The early Pliocene sediments of the Súa Member (Onzole Formation) are spectacularly exposed along coastal cliffs in the surroundings of Súa (northwestern Ecuador). The shellbed at the base of these strata contains rich mollusk and fish assemblages and provides a rare opportunity to document the virtually unknown Pliocene shallow-water faunas of Ecuador. Stratigraphic context, faunal composition (both mollusks and fishes), biofabric trend, ichnological signatures, and taphonomic features presented here, all indicate that the shellbed is a stratigraphically condensed (hiatal) skeletal concentration generated primarily by low rates of net background sedimentation.

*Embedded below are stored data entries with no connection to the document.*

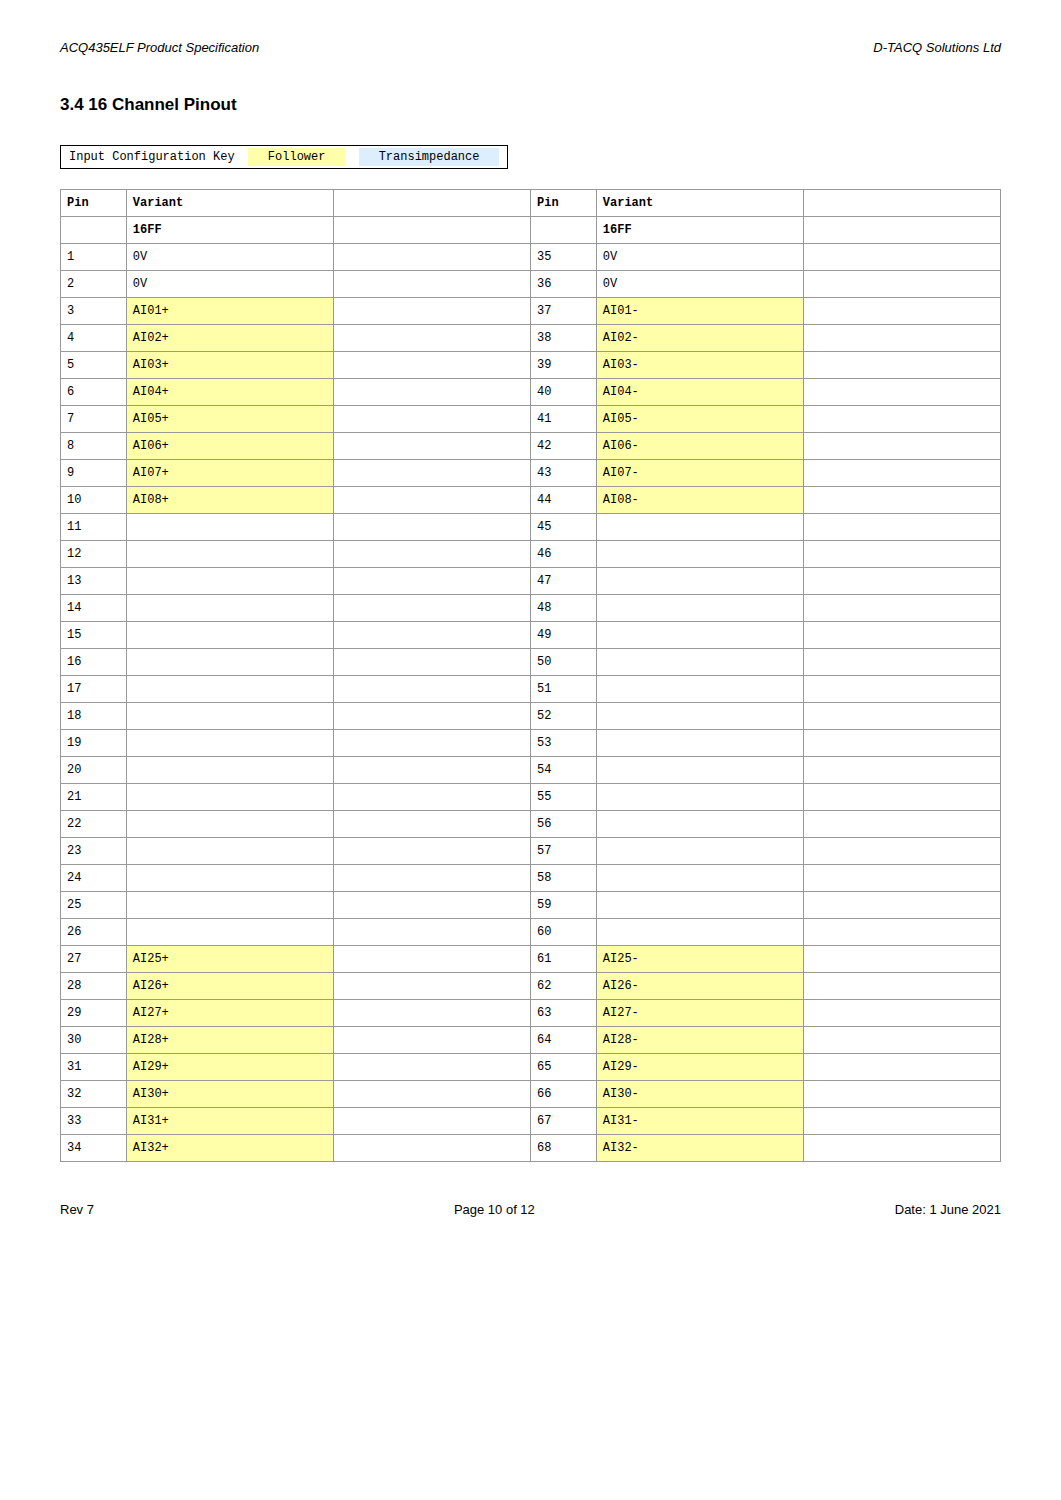ACQ435ELF Product Specification D-TACQ Solutions Ltd
3.4 16 Channel Pinout
Input Configuration Key Follower Transimpedance
| Pin | Variant | | Pin | Variant | |
| --- | --- | --- | --- | --- | --- |
| | 16FF | | | 16FF | |
| 1 | 0V | | 35 | 0V | |
| 2 | 0V | | 36 | 0V | |
| 3 | AI01+ | | 37 | AI01- | |
| 4 | AI02+ | | 38 | AI02- | |
| 5 | AI03+ | | 39 | AI03- | |
| 6 | AI04+ | | 40 | AI04- | |
| 7 | AI05+ | | 41 | AI05- | |
| 8 | AI06+ | | 42 | AI06- | |
| 9 | AI07+ | | 43 | AI07- | |
| 10 | AI08+ | | 44 | AI08- | |
| 11 | | | 45 | | |
| 12 | | | 46 | | |
| 13 | | | 47 | | |
| 14 | | | 48 | | |
| 15 | | | 49 | | |
| 16 | | | 50 | | |
| 17 | | | 51 | | |
| 18 | | | 52 | | |
| 19 | | | 53 | | |
| 20 | | | 54 | | |
| 21 | | | 55 | | |
| 22 | | | 56 | | |
| 23 | | | 57 | | |
| 24 | | | 58 | | |
| 25 | | | 59 | | |
| 26 | | | 60 | | |
| 27 | AI25+ | | 61 | AI25- | |
| 28 | AI26+ | | 62 | AI26- | |
| 29 | AI27+ | | 63 | AI27- | |
| 30 | AI28+ | | 64 | AI28- | |
| 31 | AI29+ | | 65 | AI29- | |
| 32 | AI30+ | | 66 | AI30- | |
| 33 | AI31+ | | 67 | AI31- | |
| 34 | AI32+ | | 68 | AI32- | |
Rev 7 Page 10 of 12 Date: 1 June 2021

Shellbeds of this type, immediately overlying a Glossifungites-demarcated ravinement surface, are regarded as onlap shellbeds and record landward stratal convergence and attenuation during the earliest phases of marine transgression. Although composed of largely autochthonous-parautochthonous specimens, the fossil assemblage contains mollusk species from a range of water depths and both soft- and hard-bottom habitats, implying in situ time averaging and admixture of different assemblages as transgression proceeded on a sediment-starved shoreline. The mollusk assemblage is composed of 54 taxa (26 bivalves, 26 gastropods, 2 scaphopods), and the fish assemblage of 31 taxa belonging to 16 families. Both are indicative of a well-oxygenated marine biotope swept by currents and waves, and devoid of a benthic macrophyte cover. With the exception of a few fish species and a single gastropod, the largest number of the mollusk and fish taxa are presently distributed throughout the Tropical Eastern Pacific Biogeographic Region.